Stranger

She wasn't anything special. Limp, dark hair framed an ordinary, thin, somewhat pale face. A quiet angel among a choir of sparkling lights and pulsating darknesses; a woman on the bus.

"You married," she said kind of quietly. Almost shy, but looking right into my eyes. I nodded and turned back to the softly rattling floor. "I was married," she said. I looked down but could see her watching me, waiting for me to say what I was supposed to say. But I just wanted to be alone: moody, I guess.

"He left me," she said, after the pause. I nodded. I looked at the empty seat two rows up and thought of moving, but I'm not that rude. "Contrary to what my lover thinks," I said wordlessly to myself. And smirked.

"It's not that funny," she said plainly. I blinked, startled, and looked at her. Did she hear me thinking? "Well, he sent me away, actually," she said.

"Oh? Why's that?" I asked, feigning interest. "He said I didn't understand love," she whispered, leaning towards me. "He said that I didn't understand love."

"Was he right?" I asked, then a second later I burned red on my face: what a stupid thing to say to a complete stranger!

"You're wearing a ring," she said. "My love said only in absence will I understand love."

Of course I nodded meaningfully and looked back at the floor. It was all I could do to keep from stroking my chin "thoughtfully."

The bus lurched, then stopped roughly. A few people passed, left, a few climbed on, filed to their seats as if they were meant for this moment. As if they knew exactly where to sit and how to stare out the window. I ached for her to go. She leaned back in her seat, she pulled her small black purse in front of her and crossed her arms around it, hugging herself, staring at me. The bus lurched again, and we rocked, like two dancers moving clumsily together for the first time.

"He was right," she said, her voice low, almost melancholy. I said, "I live with my lover. We're rarely apart."

"You look sad," she said quickly. I gave her a disinterested look. I didn't want her to know too much. I said, shrugging, "we were arguing this morning. It happens." She nodded slowly. I thought that she should stroke her chin, as if she were thinking. But she wasn't faking it.

"You are apart now. Like me and my love," she said. "You're lucky, though."

"What, because I got in a fight with my lover?" I said smirking, or maybe grimacing. I had the word "crazy" ready on my lips. I could feel my skin warm up, the blood pushing through me.
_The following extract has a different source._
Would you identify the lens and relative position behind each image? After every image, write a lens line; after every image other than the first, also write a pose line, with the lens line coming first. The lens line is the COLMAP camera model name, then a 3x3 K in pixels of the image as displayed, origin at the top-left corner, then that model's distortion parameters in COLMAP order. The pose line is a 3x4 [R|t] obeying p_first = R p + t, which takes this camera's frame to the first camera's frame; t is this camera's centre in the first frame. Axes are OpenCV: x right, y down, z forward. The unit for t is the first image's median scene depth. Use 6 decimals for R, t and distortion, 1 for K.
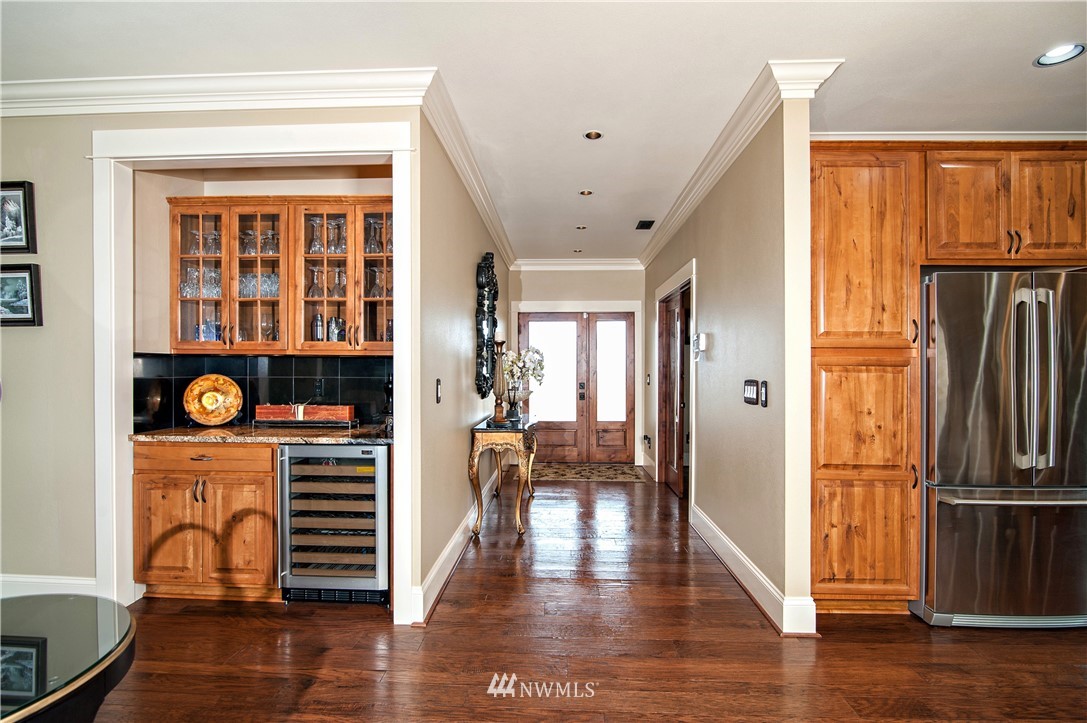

I could fight someone else if I had to. Hell, it might be good. Why be angry with my lover and not other people?

"You can feel the sadness of being alone. You don't admit it now; you'd rather hate than feel sorry. But you'll remember what you really feel, and you'll be together again. And you'll feel the fresh air, the breeze, like a little bird just breaking its shell for the first time."
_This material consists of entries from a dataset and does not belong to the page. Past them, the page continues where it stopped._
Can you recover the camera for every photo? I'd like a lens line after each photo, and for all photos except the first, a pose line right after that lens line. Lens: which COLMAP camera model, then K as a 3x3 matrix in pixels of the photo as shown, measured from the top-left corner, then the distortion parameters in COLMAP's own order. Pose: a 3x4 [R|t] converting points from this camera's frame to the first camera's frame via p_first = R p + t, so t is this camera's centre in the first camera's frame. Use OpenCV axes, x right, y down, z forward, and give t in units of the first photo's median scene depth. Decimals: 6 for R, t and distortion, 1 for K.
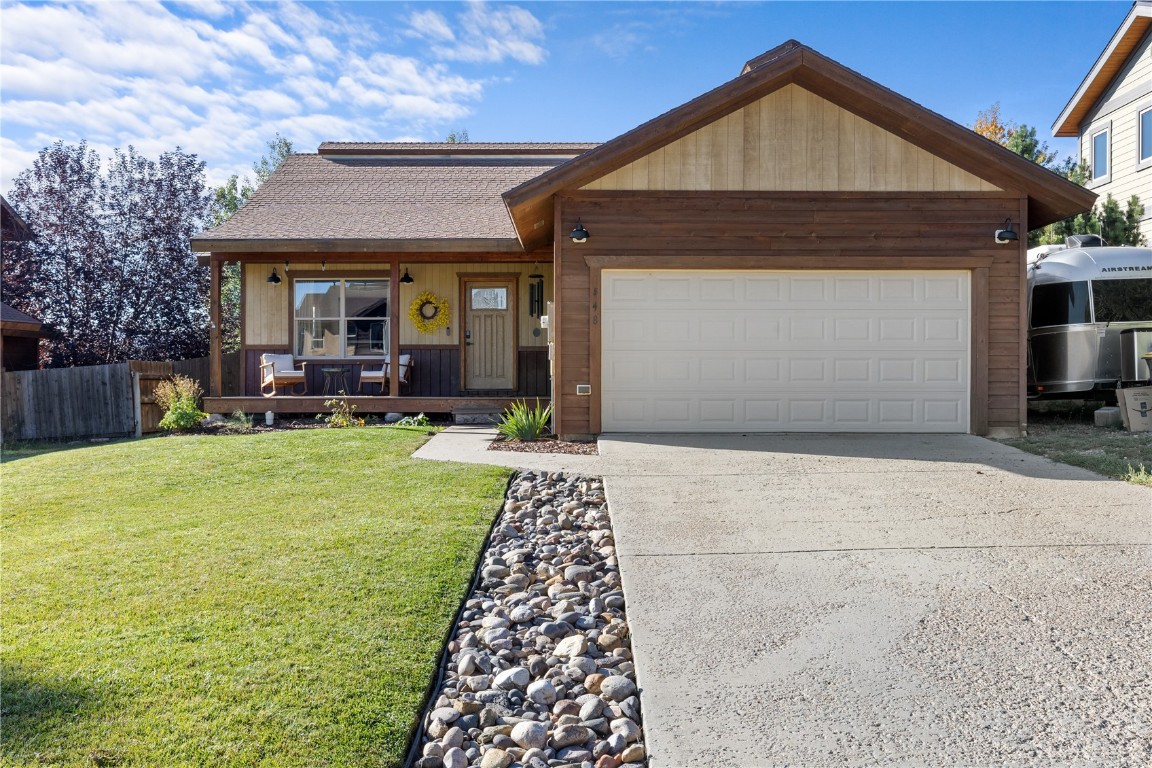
lens RADIAL K [[1063.3, 0, 601.0], [0, 1063.3, 381.3], [0, 0, 1]] dist [0.015401, 0.011899]
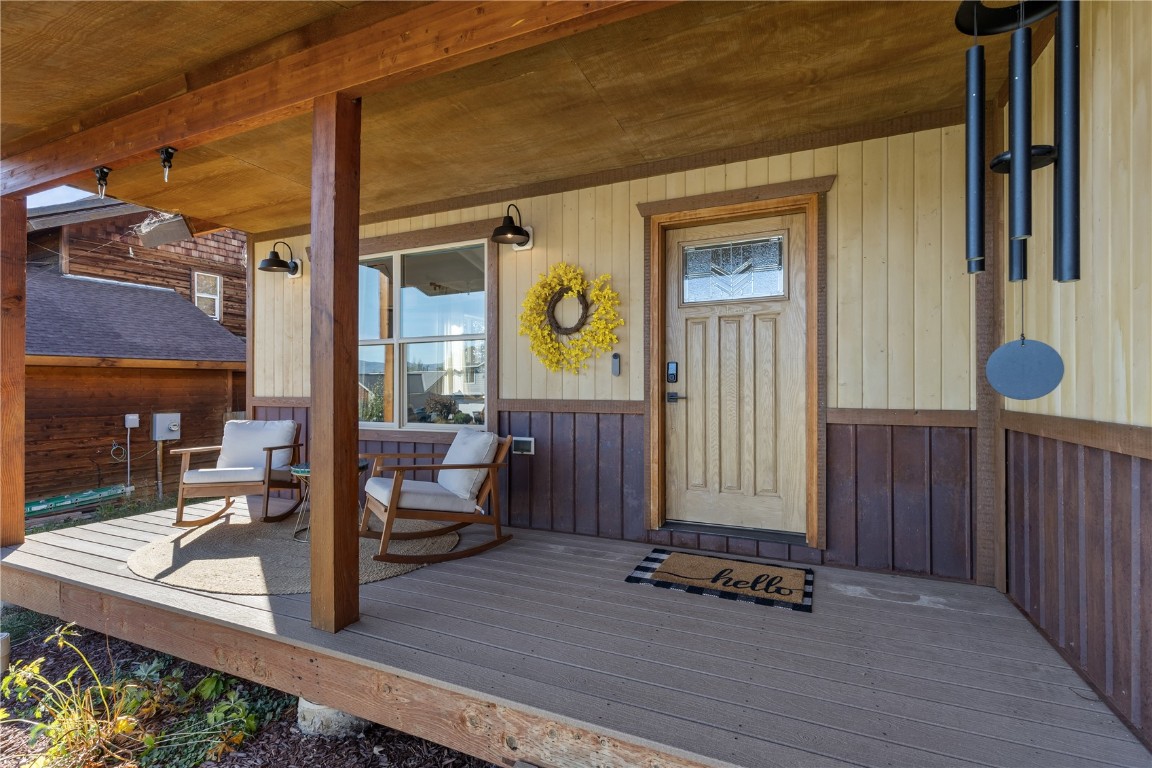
lens RADIAL K [[521.7, 0, 572.5], [0, 521.7, 381.5], [0, 0, 1]] dist [0.008234, -0.000552]
pose [[0.913589, -0.002981, -0.406628, -0.083448], [0.001742, 0.999993, -0.003418, -0.040450], [0.406635, 0.002414, 0.913588, 0.825640]]
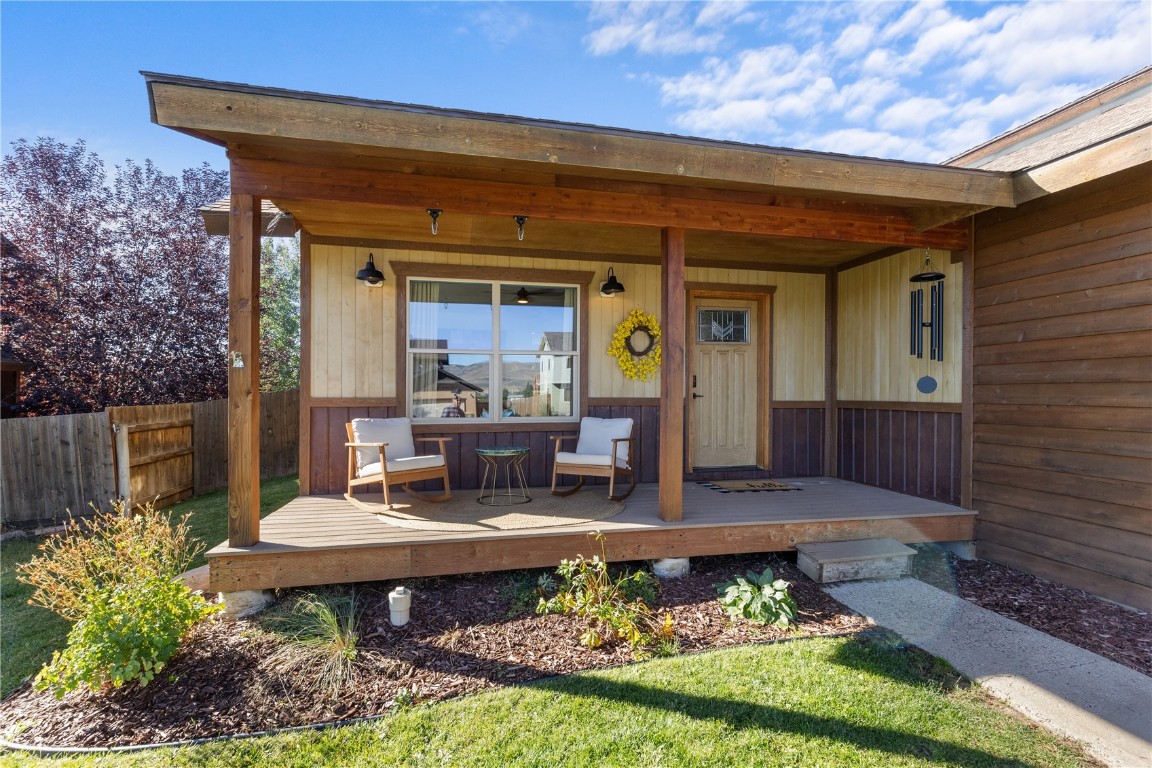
lens RADIAL K [[521.7, 0, 581.5], [0, 521.7, 391.7], [0, 0, 1]] dist [0.008234, -0.000552]
pose [[0.977528, 0.004891, 0.210748, -0.256082], [-0.005580, 0.999981, 0.002675, -0.038533], [-0.210731, -0.003791, 0.977537, 0.715878]]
We looked at each other. A few seconds, a few seconds more. Finally, I blinked. "And you? You'll never know love again?" I asked, almost quietly, though not on purpose, as if suddenly it was just hard to speak.
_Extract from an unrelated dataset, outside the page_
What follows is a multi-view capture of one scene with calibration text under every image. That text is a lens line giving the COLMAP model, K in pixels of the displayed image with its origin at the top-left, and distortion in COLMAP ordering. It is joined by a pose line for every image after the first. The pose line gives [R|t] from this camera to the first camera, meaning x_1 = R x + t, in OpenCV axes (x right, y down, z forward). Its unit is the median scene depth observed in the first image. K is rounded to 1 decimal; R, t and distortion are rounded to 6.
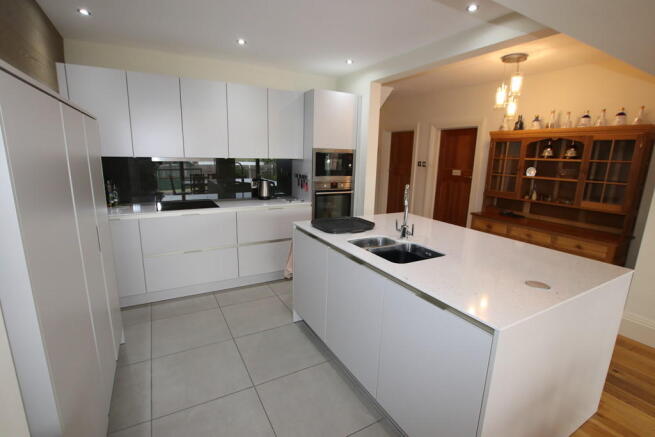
lens RADIAL K [[306.7, 0, 327.5], [0, 306.7, 218.5], [0, 0, 1]] dist [-0.020231, 0.000002]
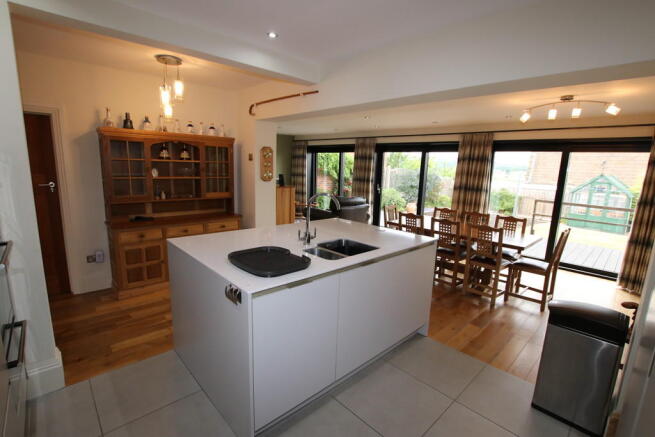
lens RADIAL K [[306.7, 0, 327.5], [0, 306.7, 218.5], [0, 0, 1]] dist [-0.020231, 0.000002]
pose [[-0.235358, -0.202976, 0.950477, -0.519308], [0.159797, 0.956559, 0.243844, -0.183255], [-0.958682, 0.209274, -0.192698, 0.759606]]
"Who knows? My love, I know, is my only love. Maybe someday he'll let me come home." She wasn't dramatic, she wasn't sad. It was just a fact. She knew the facts, and she wasn't afraid of them. "But now," she said, and her eyes lit up like they hadn't before. She even smiled a little. "Now, I know love. And, I can show it to anyone I want. And that is really the whole point."

The bus lurched, and we rocked again, and it stopped again. This time it was my turn to leave. Wordlessly, stiff and uncomfortable somehow, I stood with the others, I stepped slowly along, and I went down those steps with the caked dirt on the ridges and the gum wrappers and bits of newspaper. I stopped outside and the bus lurched behind me, rattling.

At the last minute, the very last minute, I turned to look at her thorough the scratched, plastic paned windows. I turned to watch her ride away, but she was gone. I could swear she was gone.

I stared at the bus until it rounded the corner several blocks away. And then I didn't know what to do. The city wind calmly blew the sewer smells and car sounds and the people milling by checked their watches, glanced around, crossed the street and on this corner, no one in the world knew me.

I smiled suddenly, and thought, maybe I should call home.